-- Entries shown follows --

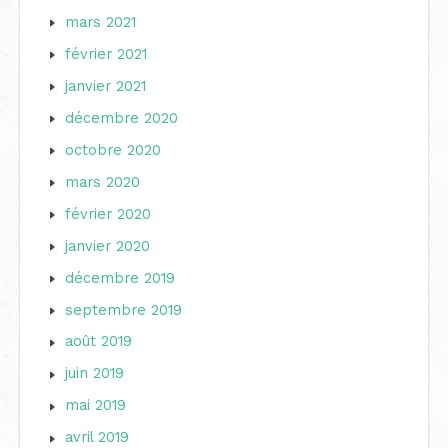
mars 2021
février 2021
janvier 2021
décembre 2020
octobre 2020
mars 2020
février 2020
janvier 2020
décembre 2019
septembre 2019
août 2019
juin 2019
mai 2019
avril 2019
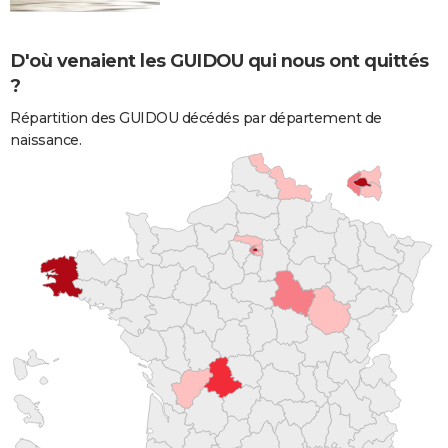
D'où venaient les GUIDOU qui nous ont quittés
?
Répartition des GUIDOU décédés par département de
naissance.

-- Entries shown concluded --

• **Task details**: With the pictures omitted, print each line of the data above precisely as given.

• **Finished exercise**:
mars 2021
février 2021
janvier 2021
décembre 2020
octobre 2020
mars 2020
février 2020
janvier 2020
décembre 2019
septembre 2019
août 2019
juin 2019
mai 2019
avril 2019
D'où venaient les GUIDOU qui nous ont quittés
?
Répartition des GUIDOU décédés par département de
naissance.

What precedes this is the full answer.